Shumpert, a life-long resident of the area, is known as “the lawn mower man” both for the yard work and odd jobs he once did and for still riding those vehicles around town.

Starting in December, volunteers spent Saturdays putting up the 900-square-foot home with donated materials. Local builders also worked for free.

It was the first time the church had undertaken such a project, but members experienced in construction stepped forward to oversee the work.

“We didn’t have a lot but we all put in a little in the pot and this is the result,” Henderson said. “This is a miracle.”

Town leaders turned to the church for help after discovering the unlivable condition of his mobile home, instead of forcing Shumpert to search for a new residence.

Temporary improvements were made in the mobile home for him while work was under way on the new residence.

No one kept a running total, but church members estimate it was a $40,000 project entirely financed through contributions.

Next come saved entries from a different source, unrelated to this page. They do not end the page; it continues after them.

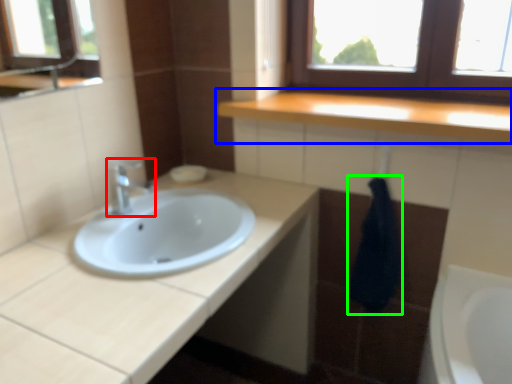
Question: Based on their relative distances, which object is nearer to tap (highlighted by a red box)? Choose from countertop (highlighted by a blue box) and bath towel (highlighted by a green box).

Choices:
 (A) countertop
 (B) bath towel

Answer: (A)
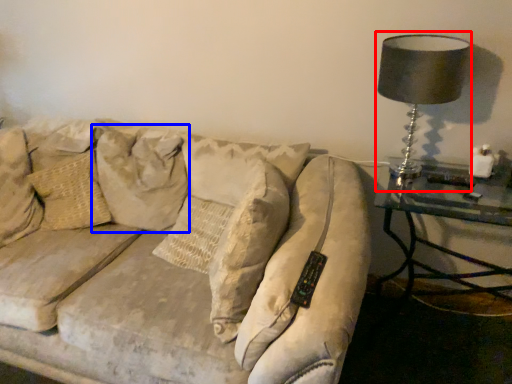
Question: Which object is closer to the camera taking this photo, table lamp (highlighted by a red box) or pillow (highlighted by a blue box)?

Choices:
 (A) table lamp
 (B) pillow

Answer: (A)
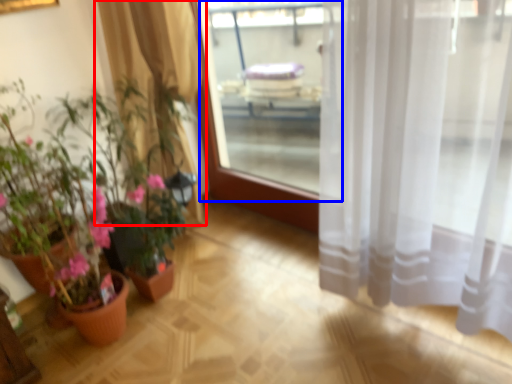
Question: Which object is further to the camera taking this photo, curtain (highlighted by a red box) or window screen (highlighted by a blue box)?

Choices:
 (A) curtain
 (B) window screen

Answer: (B)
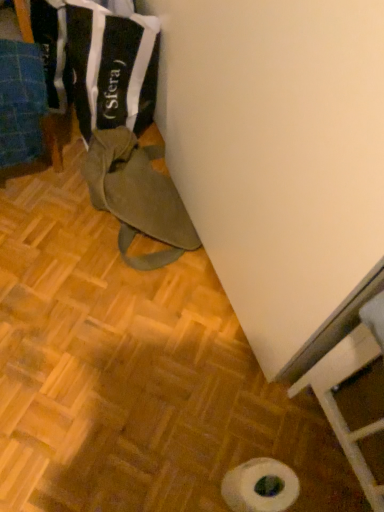
Question: In terms of size, does black fabric bag at upper left appear bigger or smaller than brown matte bag at lower left, the 1th wood viewed from the right?

Choices:
 (A) big
 (B) small

Answer: (B)

Question: In terms of width, does black fabric bag at upper left look wider or thinner when compared to brown matte bag at lower left, arranged as the 2th wood when viewed from the left?

Choices:
 (A) wide
 (B) thin

Answer: (B)

Question: Which object is the closest to the olive green canvas bag at lower left?

Choices:
 (A) brown matte bag at lower left, the 1th wood viewed from the right
 (B) black fabric bag at upper left
 (C) white matte toilet paper at lower center
 (D) blue fabric at left, positioned as the first wood in left-to-right order

Answer: (A)

Question: Estimate the real-world distances between objects in this image. Which object is farther from the white matte toilet paper at lower center?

Shumpert marveled at the fully furnished home, complete with a life-size cardboard cutout of actor John Wayne and plenty of his favorite soft drinks in a new refrigerator.

“Thank God for the television,” Shumpert said. “I won’t be so lonesome.”

Leaders of the effort that produced the home promise he won’t be overlooked again.

A network of residents plans to look after Shumpert to assure his needs are met, former town clerk Patt Shull said.